Haifa-based MeMed, founded in 2009, has won tens of millions in investments and prizes to advance two initial products: ImmunoXpert, now used by hospitals in the EU, Switzerland and Israel to determine rapidly whether an infection is bacterial or viral; and ImmunoPoC, a point-of-care version not yet on the market.

Because they are usually unable to determine the cause of infection, many physicians prescribe antibiotics to be on the safe side. Experts believe that up to 50 percent of antibiotic drug regimens are unnecessary or inappropriate. And antibiotic overuse is a major trigger for drug-resistant strains estimated to kill approximately 50,000 people each year in Europe and the United States.

ImmunoXpert interprets chemical signals from the body’s own immune system to distinguish with over 90 percent accuracy between bacterial and viral infections, empowering physicians to make more informed decisions.

The Israeli assay has been validated in clinical studies involving thousands of patients worldwide. Further multi-center validation trials are ongoing.

Reading the immune system

MeMed CEO Eran Eden was a PhD student at the Weizmann Institute of Science when he started discussing the problem of antibiotic overuse with former classmate Kfir Oved, then a medical student at the Technion-Israel Institute of Technology.

They initially sat at Oved’s grandmother’s kitchen table in Ramat Gan to consider how to overcome the shortcomings of current diagnostic methods.

“There are cultures that require days, and there are rapid tests for infections such as strep throat that require access to the infection site. That’s not always possible, for example with respiratory-tract infections like pneumonia,” Eden tells ISRAEL21c. He notes that respiratory infections in children account for almost half of all doctor visits and hospitalizations.

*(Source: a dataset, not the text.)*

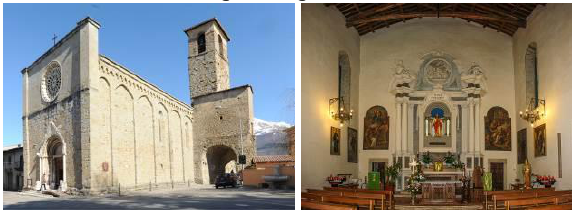
Figure 2. External (left) and internal (right) view of S. Agostino before the earthquakes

Even when a microorganism can be identified, nobody knows if it really caused the infection or was simply part of the body’s natural flora.

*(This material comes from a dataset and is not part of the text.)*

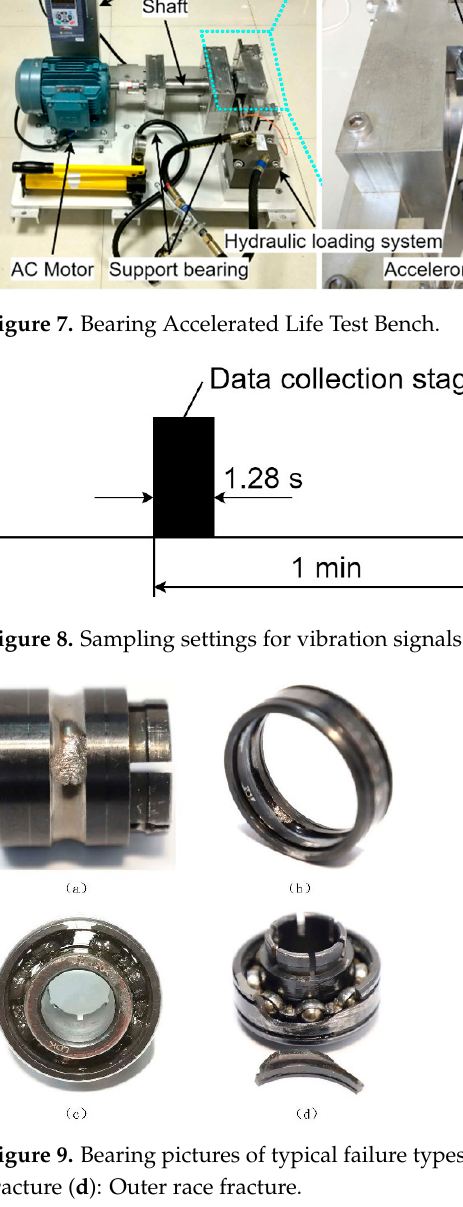
Figure 7. Bearing Accelerated Life Test Bench.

“We realized that other players have been working on overcoming these challenges for many years, and we were just two guys in a kitchen,” says Eden. “We had to find an advantage; a different angle.”

Instead of trying to access and isolate the pathogen, ImmunoXpert’s sophisticated biosensors and algorithms decode the immune system’s distinct responses to bacterial and viral infections. The kit can also tell if the symptoms aren’t caused by an infection at all.

Results are ready within 99 minutes (the second-generation version will cut this amount to 15 minutes), even for inaccessible infections. The test isn’t confused by harmless bacteria that have not activated the immune system. And there’s no need to adjust the technology to new epidemics, as existing diagnostic methods must do, since the immune system does that naturally.